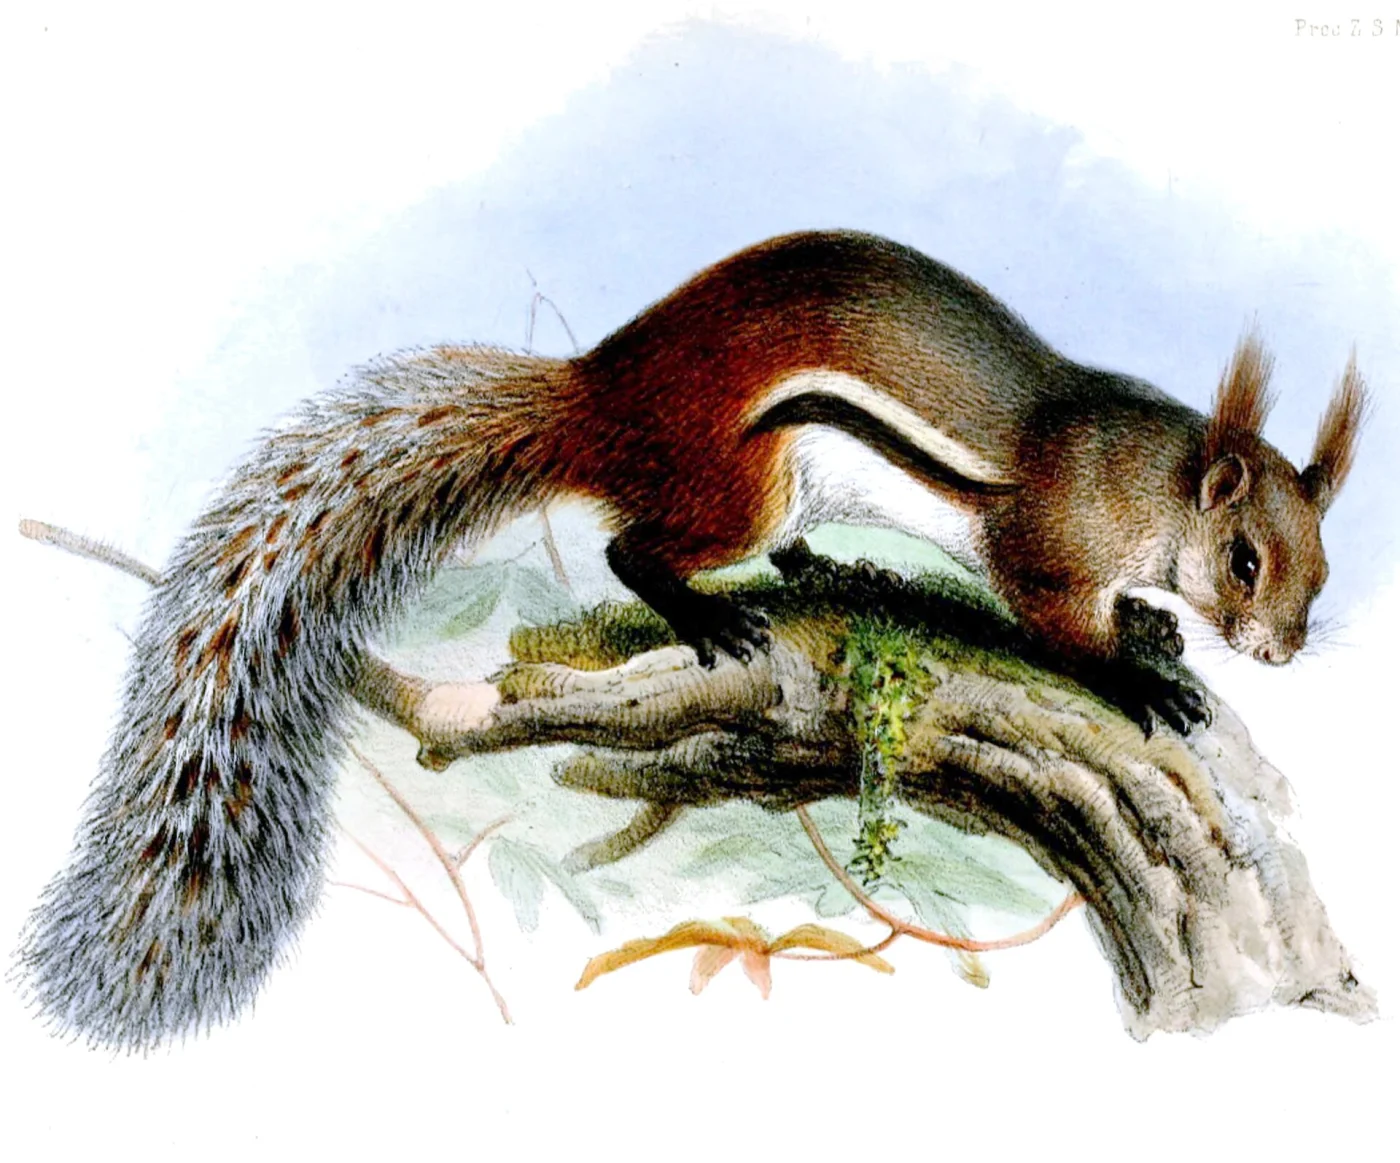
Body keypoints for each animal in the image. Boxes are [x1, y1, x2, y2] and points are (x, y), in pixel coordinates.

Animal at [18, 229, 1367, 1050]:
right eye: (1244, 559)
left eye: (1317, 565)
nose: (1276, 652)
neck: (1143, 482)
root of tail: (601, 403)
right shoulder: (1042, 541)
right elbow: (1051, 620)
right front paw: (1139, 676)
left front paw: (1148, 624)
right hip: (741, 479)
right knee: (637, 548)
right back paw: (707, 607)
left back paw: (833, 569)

_ _ _ _ _

Work required — Respond with the exact lines running from the one that contains "left eye: (1317, 565)" through the last line of the data above, and no other lines.

Worked solution —
left eye: (1317, 565)
nose: (1276, 652)
neck: (1143, 482)
root of tail: (601, 403)
right shoulder: (1042, 541)
right elbow: (1051, 620)
right front paw: (1139, 676)
left front paw: (1148, 624)
right hip: (741, 479)
right knee: (637, 548)
right back paw: (707, 607)
left back paw: (833, 569)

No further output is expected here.